Why is the Fisher information matrix both an expected outer product and a Hessian

fisher informationmultivariable-calculusstatistical-inference

If $X$ is a random variable distributed as $X \sim p(x ; {\theta^*})$, the Fisher information matrix is defined as the expected outer product matrix: $$
I(\theta) = E_{X \sim p(x ; {\theta^*})} \left[
\,\left(\nabla_{{\theta}} \log p(X\,; {\theta}) \right)
\left(\nabla_{{\theta}} \log p(X\,; {\theta}) \right)^\top \,\right].
$$

However, it is also defined as the expected Hessian matrix of the negative log-likelihood: $$
I(\theta) = E_{X \sim p(x ; {\theta^*})} \left[
\frac{\partial^2}{(\partial\theta)(\partial\theta^\top)} \bigl(-\log p(X;\theta)\bigr)
\right].
$$

I am puzzled by why these two definitions are equivalent. Specifically, I'm not sure why and (expected) outer product of first partial derivatives should be equal to the matrix of 2nd derivatives.
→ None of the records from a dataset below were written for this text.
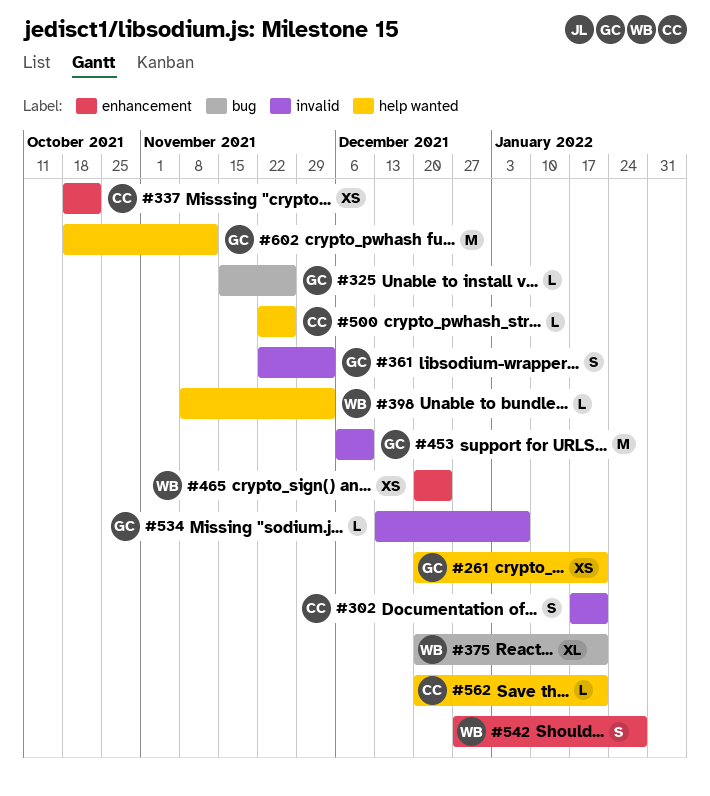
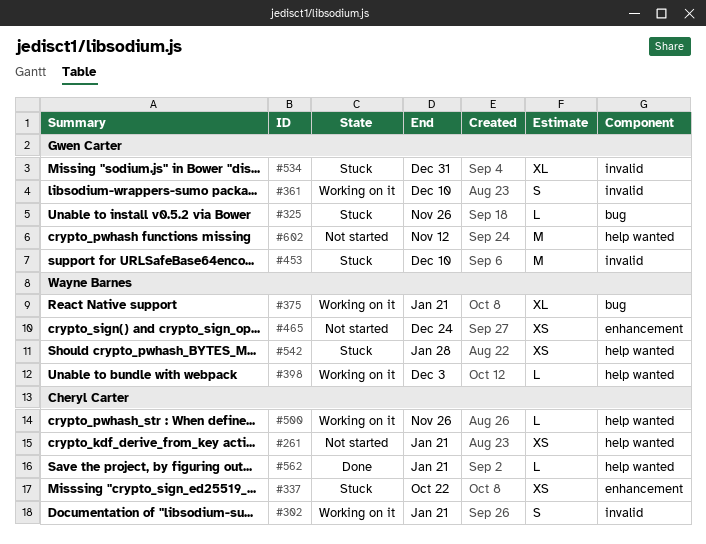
#261, owner: Gwen Carter -> Cheryl Carter
#361, due: Dec 3 -> Dec 10
#534, estimate: L -> XL
#534, due: Jan 7 -> Dec 31
#542, label: enhancement -> help wanted
#542, estimate: S -> XS

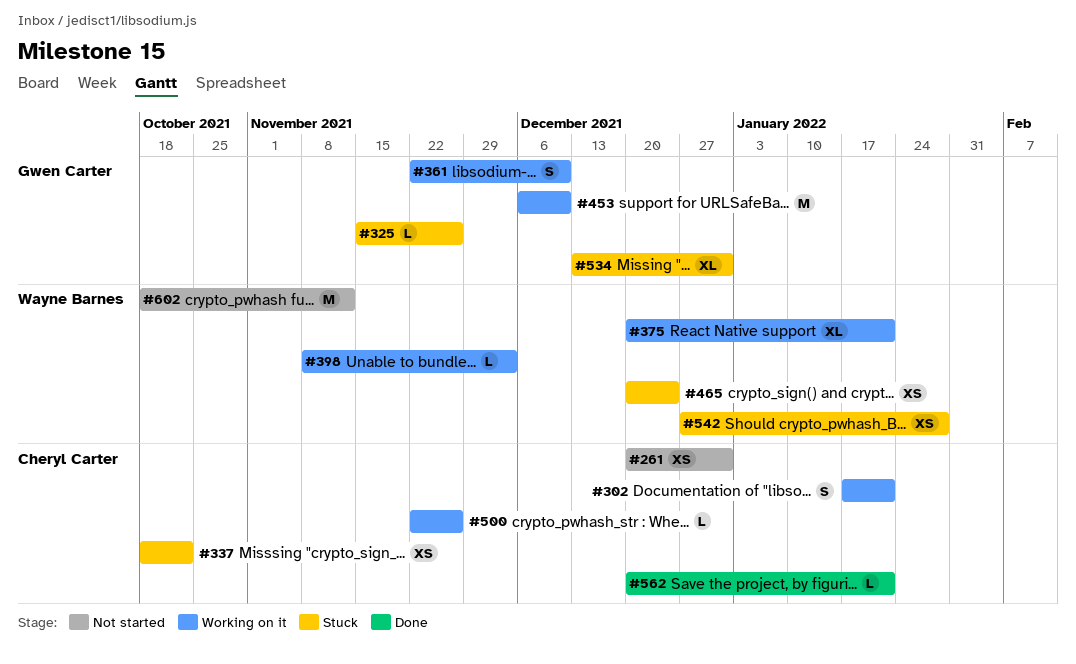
#261, due: Jan 21 -> Dec 31
#453, status: Stuck -> Working on it
#465, status: Not started -> Stuck
#602, owner: Gwen Carter -> Wayne Barnes

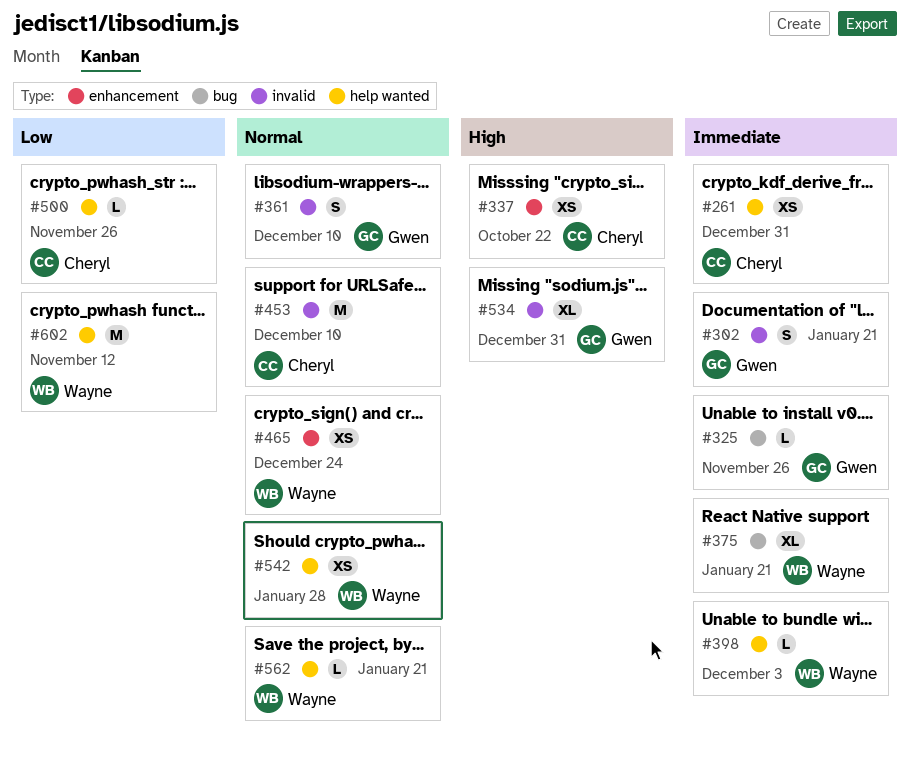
#302, owner: Cheryl Carter -> Gwen Carter
#453, owner: Gwen Carter -> Cheryl Carter
#562, owner: Cheryl Carter -> Wayne Barnes

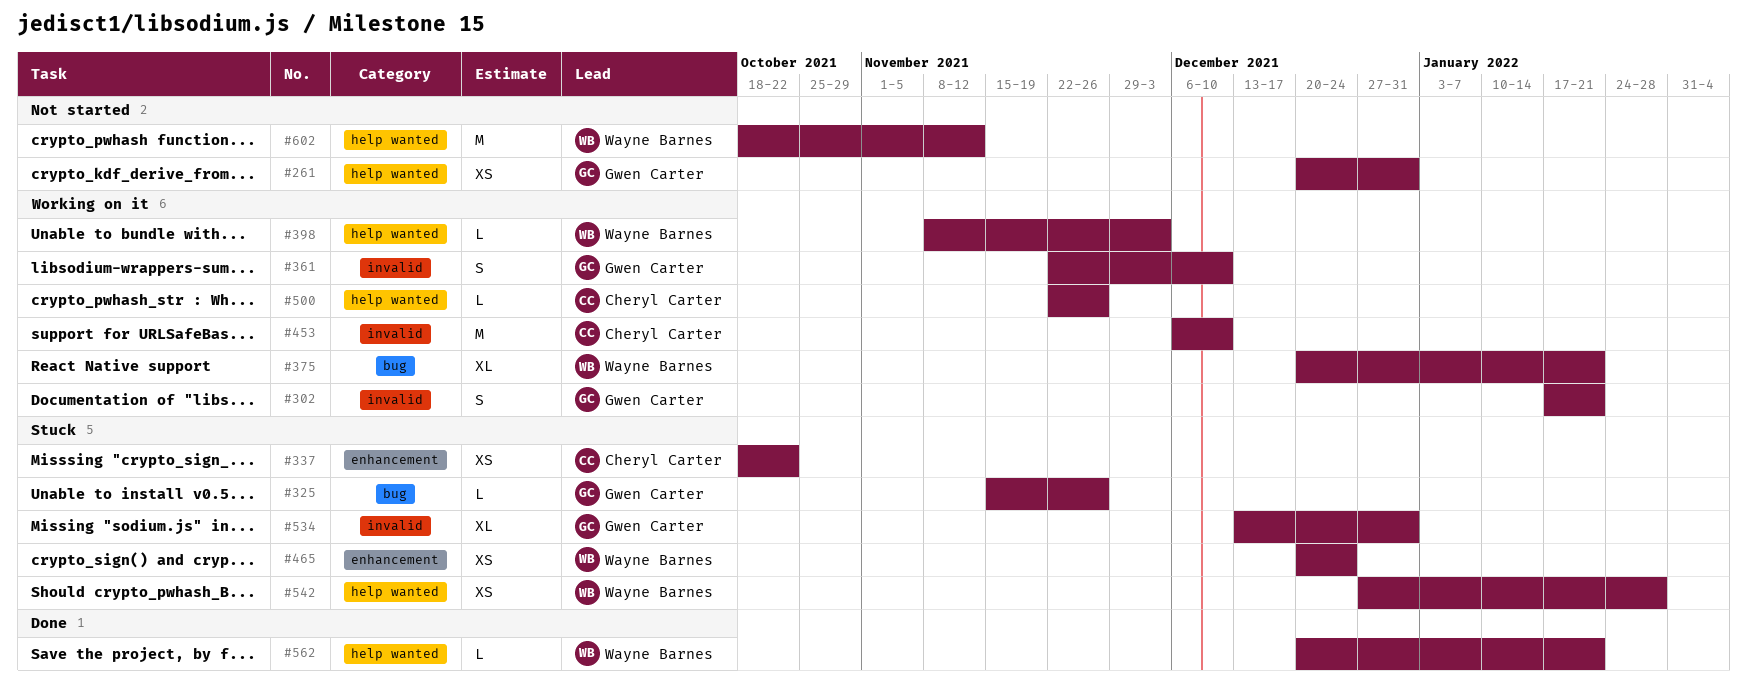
#261, owner: Cheryl Carter -> Gwen Carter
Intuitions or derivations are appreciated!

Best Answer

Denote by $\nabla$ and $\nabla^2$ the gradient and Hessian operators with respect to $\theta$, and denote the score by $\ell(\theta;X) = \log p_\theta(X)$. Using differential identities, you can show that the expectation of the gradient of the score is zero, i.e. $\mathbb{E}[\nabla \ell(\theta;X)] = 0$. Therefore, since the Fisher information is defined as the variance of the score, we find that \begin{align*} I(\theta) ={}& \text{var}(\nabla \ell(\theta;X)) \\ ={}& \mathbb{E}[\nabla\ell(\theta;X)\nabla\ell(\theta;X)^\top] - \mathbb{E}[\nabla\ell(\theta;X)]\mathbb{E}[\nabla \ell(\theta;X)]^\top \\ ={}& \mathbb{E}[\nabla\ell(\theta;X)\nabla\ell(\theta;X)^\top]. \end{align*} Now, by the chain rule for second derivatives we have that \begin{align*} \nabla^2\ell(\theta;X) ={}& \nabla^2 \log p_\theta(X) \\ ={}& \frac{1}{p_\theta(X)}\nabla^2 p_\theta(X) - \frac{1}{p_\theta^2(X)}\nabla p_\theta(X) \nabla p_\theta(X)^\top. \end{align*} Note that $\frac{1}{p_\theta(X)}\nabla p_\theta(X) = \nabla \log p_\theta(X) = \nabla \ell (\theta;X)$. Therefore, under some regularity conditions, we obtain \begin{align*} \mathbb{E}[\nabla^2\ell(\theta;X)] ={}& \mathbb{E}\left[\frac{1}{p_\theta(X)}\nabla^2 p_\theta(X)\right] - \mathbb{E}[\nabla\ell(\theta;X)\nabla\ell(\theta;X)^\top] \\ ={}& \int \left(\frac{1}{p_\theta(x)}\nabla^2 p_\theta(x)\right) p_\theta(x) dx - \mathbb{E}[\nabla\ell(\theta;X)\nabla\ell(\theta;X)^\top] \\ ={}& \nabla^2 \int p_\theta(x)dx - \mathbb{E}[\nabla\ell(\theta;X)\nabla\ell(\theta;X)^\top] \\ ={}& \nabla^2 1- \mathbb{E}[\nabla\ell(\theta;X)\nabla\ell(\theta;X)^\top] \\ ={}& - \mathbb{E}[\nabla\ell(\theta;X)\nabla\ell(\theta;X)^\top], \end{align*} as desired.